Isuzu Como

Car of the Day #52: 1991 Isuzu Como

Isuzu Como
Keep reading to hear this engine… • via Isuzu

Ah, to dream. Let us.

British designer Simon Cox should be known to at least one Isuzu VehiCROSS-owning reader out there, who I'm sure sent Cox a box of chocolate for his work on the crazy three-door SUV.

It was one of the first production cars he worked on, and was lifted straight from the concept that auto show visitors loved. Before the VehiCROSS, however, Cox designed a number of interesting concepts for Isuzu—but none as awesome as the Como.

I've decided that it's also the Most Unlikely Isuzu Concept of the 1990s (as if I could award such things), for reasons you’ll soon understand.


Is the Isuzu Como a rare beauty or expensive no-no? • via Isuzu

The '80s and '90s were a strange time for Isuzu, as it saw its share of the passenger car market shrink precipitously even though its products were generally quite good. In Japan, it was sort of a sportier, youth-oriented brand, like if Scion had the gall to make a rear-drive, turbocharged hatchback…designed by Giugiaro. (I’m talking about the Isuzu Piazza.)

As a smaller company, it tried to find volume for its products by engaging in a dangerous badge engineering dance: let another automaker build the car, add Isuzu badges, job done!

Go back and check out the company's road car timeline, and you'll see that it stopped making its own passenger cars by 1995—choosing instead to rebadge other makes' cars as Isuzu models. (For more context, consider that Isuzu was also particularly hard hit by Japan's asset price bubble crash in the early 1990s.)

While this was all shaking out, the company knew it still had a successful truck, SUV, and commercial line to work with, and decided to focus on those aspects of the range — creating a truck-first company. Eat your heart out, RAM & Jeep.

In public, the Isuzu became known as the "Sport Utility Specialists," and, for a while, this paid off.

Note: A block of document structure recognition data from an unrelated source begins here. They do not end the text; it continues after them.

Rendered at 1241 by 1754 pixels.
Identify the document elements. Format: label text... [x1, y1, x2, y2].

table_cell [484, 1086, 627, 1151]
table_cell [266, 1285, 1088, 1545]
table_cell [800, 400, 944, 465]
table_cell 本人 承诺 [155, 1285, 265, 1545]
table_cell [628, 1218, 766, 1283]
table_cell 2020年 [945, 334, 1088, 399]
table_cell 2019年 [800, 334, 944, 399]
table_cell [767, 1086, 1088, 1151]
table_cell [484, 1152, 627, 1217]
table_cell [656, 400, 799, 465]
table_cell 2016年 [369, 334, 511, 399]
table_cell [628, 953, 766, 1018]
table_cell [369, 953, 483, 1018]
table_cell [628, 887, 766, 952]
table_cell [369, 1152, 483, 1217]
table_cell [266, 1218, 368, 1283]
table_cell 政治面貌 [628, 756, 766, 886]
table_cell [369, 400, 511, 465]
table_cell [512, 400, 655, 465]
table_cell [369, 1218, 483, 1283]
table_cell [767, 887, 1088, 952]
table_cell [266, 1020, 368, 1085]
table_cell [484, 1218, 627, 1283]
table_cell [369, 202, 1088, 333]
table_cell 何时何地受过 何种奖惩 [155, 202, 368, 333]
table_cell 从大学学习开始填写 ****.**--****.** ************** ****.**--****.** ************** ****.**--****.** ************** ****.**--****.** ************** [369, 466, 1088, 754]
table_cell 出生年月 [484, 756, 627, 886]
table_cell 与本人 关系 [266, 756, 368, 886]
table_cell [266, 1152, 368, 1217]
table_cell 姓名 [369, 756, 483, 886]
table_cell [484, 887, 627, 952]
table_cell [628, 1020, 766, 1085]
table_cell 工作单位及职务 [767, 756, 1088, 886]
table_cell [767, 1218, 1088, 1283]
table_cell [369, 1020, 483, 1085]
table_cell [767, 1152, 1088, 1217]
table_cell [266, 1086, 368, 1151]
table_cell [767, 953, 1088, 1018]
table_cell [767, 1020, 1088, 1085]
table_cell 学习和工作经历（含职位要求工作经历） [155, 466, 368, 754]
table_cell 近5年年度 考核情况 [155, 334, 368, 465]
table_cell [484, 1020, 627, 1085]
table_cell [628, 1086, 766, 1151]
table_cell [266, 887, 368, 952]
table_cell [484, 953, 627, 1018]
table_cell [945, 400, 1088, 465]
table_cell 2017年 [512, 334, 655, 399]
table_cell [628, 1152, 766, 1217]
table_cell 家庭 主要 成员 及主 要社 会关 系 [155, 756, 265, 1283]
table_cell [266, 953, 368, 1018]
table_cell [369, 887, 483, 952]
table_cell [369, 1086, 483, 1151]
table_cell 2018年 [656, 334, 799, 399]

There was a transition period, however, where the company had no clue what it was doing. It was throwing things at the wall and hoping they'd stick—and it should be thankful that Cox was on board to take full advantage of this by spending company money on an outrageously complex vehicle, then painting it an anonymous shade of pearl white.


F1 test: skip to just before the 2 min mark

Forget the car/truck thing for a second. Did you know that Isuzu spent hard-earned research and development budget on a Formula 1 engine? For Lotus? That was used in a single test in 1991 year and then ditched? Diversion over.

The ISUZU 'Sport' 3.5-litre V12 engine • source unknown

Well, well, well, it turned up later in the year inside today's car, the "grand sports-utility vehicle" Isuzu Como concept at the 1991 Tokyo Motor Show. Named after Lake Como, the picturesque Italian playground that's home to George Clooney, the concept ute promised to do it all.

What better illustration of a company at the car-truck crossroads than a car-based truck with a 3.5-litre 740-horsepower Formula 1 V12 mounted in the middle…and 2+2 seating…accessed by scissor ("Lambo") doors?

Deep teal interior? Power retractable rear tailgate?

No? Not interested?

Well f*** you too…is what Isuzu should have said and built 10 of them in order to forever live rent free in the minds of automotive otaku everywhere.

Sadly, the Isuzu concept was quickly forgotten about, and only traces of it can be found online. The engine is still talked about in Formula 1 circles, which is where I learned that the Lotus test driver tasked with putting the Isuzu V12 through its paces was the future two-time World Champion Mika Häkkinen.

Do you miss this era of 1990s showstoppers, or are you simply relieved automakers no longer spend millions to get our hopes up with wild concept cars?